AUT has appointed David Howman as an adjunct professor within the School of Sport & Recreation. The former director general of the World Anti-Doping Agency (WADA) is recognised as a global leader in the field of sport integrity. His appointment reflects the increasing attention the School of Sport & Recreation is focussing on ethics and integrity in the field of sport governance and leadership, both in its teaching and research activity.
Director of AUT’s Sports Performance Research Institute New Zealand (SPRINZ), Associate Professor Lesley Ferkins, says the partnership is indicative of the global sporting environment. “Issues of integrity are one of the biggest challenges facing sport,” she says.
“David has a strong interest in New Zealand being a world leader in integrity in sport globally. His vision for world sport and his passion for New Zealand sport make him a great fit for us.”
Howman is currently a barrister sole and chair of the Athletics Integrity Unit Board at the International Association of Athletics Federations (IAAF), having previously spent 13 years with WADA. He was subsequently awarded an honorary Doctorate of Laws by the University of Western Ontario for his leadership in the fight against performance-enhancing drug use in sport.
Howman is now keen to use his experience to help others. “I want to give a lot back from the work I’ve done, and what I’ve seen and been a part of – to sport itself and to younger people. A lot crops up that you have to deal with in the field of sport and sport management.”
“I’ve learnt there’s a lot of corruption that goes on. I’ve been at the coal face and don’t want to be complicit by remaining silent, but rather to rally aggressively against it. It comes down to the question, do you want the bad guys to win? No, I don’t – this corruption has to be exposed and dealt with, whether that’s doping, match fixing, bribery or corruption in any form.”
“I’m looking forward to working with the hugely clever people on staff at AUT and the students they teach – they’re our hope for the future, so to be doing this kind of work with students is enormously encouraging,” he says.
According to Ferkins, Howman will play an active role in working with undergraduate students, who study ethics and integrity content in core papers as part of the Bachelor of Sport & Recreation. He will also work alongside postgraduate students, and advise on AUT’s burgeoning research into ethics, equity and integrity issues related to sport leadership and governance.
“David has worked at the very highest level, and we’re very fortunate to have his expertise and his passion for sport and sport in New Zealand. We’re looking forward to ramping up New Zealand’s contribution on the world stage. I think we can make a difference,” she says.
Howman agrees. “We as a country should be leaders. New Zealand is regarded as one of the least corrupt countries in the world, and we’re also a leader in terms of sport performance, so we should be leading the way in the field of sport integrity too,” he says.

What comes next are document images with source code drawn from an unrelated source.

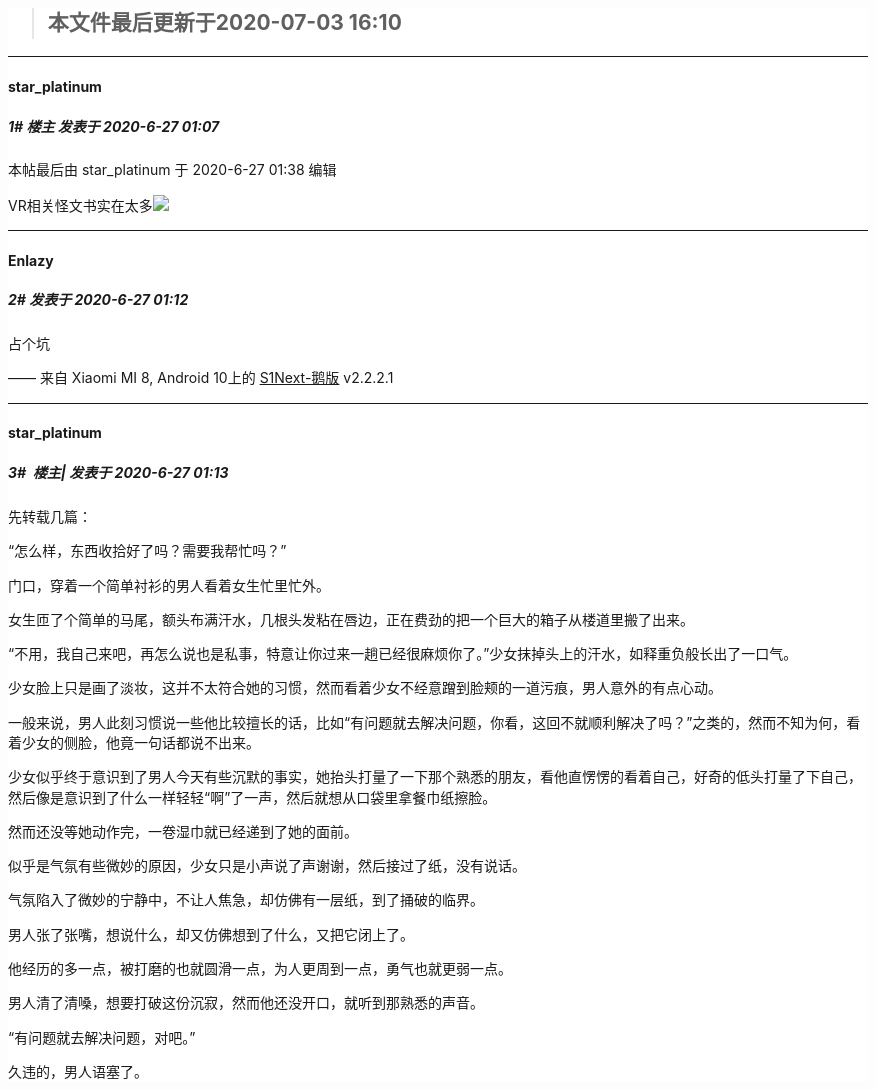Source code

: > ## **本文件最后更新于2020-07-03 16:10** 


-----

####  star_platinum  
##### 1#       楼主       发表于 2020-6-27 01:07


 本帖最后由 star_platinum 于 2020-6-27 01:38 编辑 

VR相关怪文书实在太多<img src="https://static.saraba1st.com/image/smiley/face2017/125.png" referrerpolicy="no-referrer">


-----

####  Enlazy  
##### 2#       发表于 2020-6-27 01:12


占个坑

—— 来自 Xiaomi MI 8, Android 10上的 [S1Next-鹅版](https://github.com/ykrank/S1-Next/releases) v2.2.2.1


-----

####  star_platinum  
##### 3#         楼主| 发表于 2020-6-27 01:13


先转载几篇：

“怎么样，东西收拾好了吗？需要我帮忙吗？”

门口，穿着一个简单衬衫的男人看着女生忙里忙外。

女生匝了个简单的马尾，额头布满汗水，几根头发粘在唇边，正在费劲的把一个巨大的箱子从楼道里搬了出来。

“不用，我自己来吧，再怎么说也是私事，特意让你过来一趟已经很麻烦你了。”少女抹掉头上的汗水，如释重负般长出了一口气。

少女脸上只是画了淡妆，这并不太符合她的习惯，然而看着少女不经意蹭到脸颊的一道污痕，男人意外的有点心动。

一般来说，男人此刻习惯说一些他比较擅长的话，比如“有问题就去解决问题，你看，这回不就顺利解决了吗？”之类的，然而不知为何，看着少女的侧脸，他竟一句话都说不出来。

少女似乎终于意识到了男人今天有些沉默的事实，她抬头打量了一下那个熟悉的朋友，看他直愣愣的看着自己，好奇的低头打量了下自己，然后像是意识到了什么一样轻轻“啊”了一声，然后就想从口袋里拿餐巾纸擦脸。

然而还没等她动作完，一卷湿巾就已经递到了她的面前。

似乎是气氛有些微妙的原因，少女只是小声说了声谢谢，然后接过了纸，没有说话。

气氛陷入了微妙的宁静中，不让人焦急，却仿佛有一层纸，到了捅破的临界。

男人张了张嘴，想说什么，却又仿佛想到了什么，又把它闭上了。

他经历的多一点，被打磨的也就圆滑一点，为人更周到一点，勇气也就更弱一点。

男人清了清嗓，想要打破这份沉寂，然而他还没开口，就听到那熟悉的声音。

“有问题就去解决问题，对吧。”

久违的，男人语塞了。
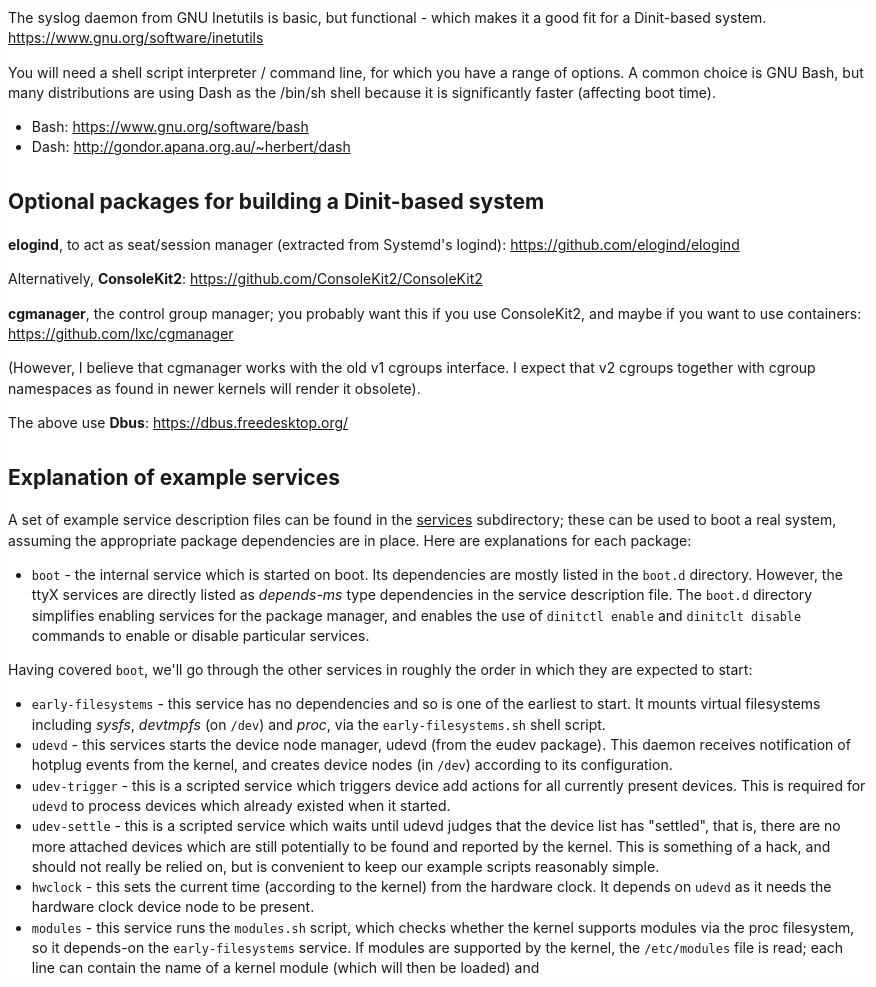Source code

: The syslog daemon from GNU Inetutils is basic, but functional - which makes
it a good fit for a Dinit-based system. https://www.gnu.org/software/inetutils

You will need a shell script interpreter / command line, for which you have
a range of options. A common choice is GNU Bash, but many distributions are
using Dash as the /bin/sh shell because it is significantly faster (affecting
boot time).

- Bash: https://www.gnu.org/software/bash
- Dash: http://gondor.apana.org.au/~herbert/dash


## Optional packages for building a Dinit-based system

**elogind**, to act as seat/session manager (extracted from Systemd's logind):
https://github.com/elogind/elogind

Alternatively, **ConsoleKit2**:
https://github.com/ConsoleKit2/ConsoleKit2

**cgmanager**, the control group manager; you probably want this if you use
ConsoleKit2, and maybe if you want to use containers:
https://github.com/lxc/cgmanager

(However, I believe that cgmanager works with the old v1 cgroups interface.
I expect that v2 cgroups together with cgroup namespaces as found in newer
kernels will render it obsolete).

The above use **Dbus**:
https://dbus.freedesktop.org/


## Explanation of example services

A set of example service description files can be found in the [services](services)
subdirectory; these can be used to boot a real system, assuming the appropriate
package dependencies are in place. Here are explanations for each package:

- `boot` - the internal service which is started on boot. Its dependencies are mostly
  listed in the `boot.d` directory. However, the ttyX services are directly listed
  as _depends-ms_ type dependencies in the service description file. The `boot.d`
  directory simplifies enabling services for the package manager, and enables the
  use of `dinitctl enable` and `dinitclt disable` commands to enable or disable
  particular services.
  
Having covered `boot`, we'll go through the other services in roughly the order in
which they are expected to start:
  
- `early-filesystems` - this service has no dependencies and so is one of the earliest
  to start. It mounts virtual filesystems including _sysfs_, _devtmpfs_ (on `/dev`)
  and _proc_, via the `early-filesystems.sh` shell script.
- `udevd` - this services starts the device node manager, udevd (from the eudev package).
  This daemon receives notification of hotplug events from the kernel, and creates
  device nodes (in `/dev`) according to its configuration.
- `udev-trigger` - this is a scripted service which triggers device add actions
  for all currently present devices. This is required for `udevd` to process devices
  which already existed when it started.
- `udev-settle` - this is a scripted service which waits until udevd judges that the
  device list has "settled", that is, there are no more attached devices which are still
  potentially to be found and reported by the kernel. This is something of a hack, and
  should not really be relied on, but is convenient to keep our example scripts
  reasonably simple.
- `hwclock` - this sets the current time (according to the kernel) from the hardware
  clock. It depends on `udevd` as it needs the hardware clock device node to be present.
- `modules` - this service runs the `modules.sh` script, which checks whether the kernel
  supports modules via the proc filesystem, so it depends-on the `early-filesystems`
  service. If modules are supported by the kernel, the `/etc/modules` file is read;
  each line can contain the name of a kernel module (which will then be loaded) and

“We have lots of people already involved. We should be lobbying for them, encouraging more to partake, and equipping them to perform on the international stage – there’s lots to be done to help.”
He cites the fall out of investigations into doping in Russia and how they have been dealt with – or not dealt with – as the most apparent example of world sport’s vast integrity challenge. However, he says the issue runs much deeper.
“We’re in a period similar to the late 1990s, which saw sanctions imposed over Salt Lake City’s bid to host the Winter Olympic Games, and the Festina team raided for doping during the Tour de France. WADA was born out of that.”
“We’re currently in a state of chaos regarding sport integrity. Will a sport integrity body be born?”
Howman’s appointment was announced last week at AUT’s annual Sport Leadership and Management Think Tank, held in conjunction with the Australian & New Zealand Sports Law Association.
This year’s Think Tank focussed on governance and leadership for sport integrity, and featured speakers Maria Clarke (Chair of the IAAF Reform Working Party), Kathryn Beck (Chair of the NZ Rugby Respect & Responsibility Review Panel), Heath Mills (CEO of the NZ Cricket Players Association) and Dr Michele Cox (author of Lifting the veil on allowing headscarves in football). The Think Tank generated valuable discussion of integrity in New Zealand sport, emphasised the responsibility of all in governance and leadership roles to champion integrity, and explored how to foster integrity in sport in actionable ways.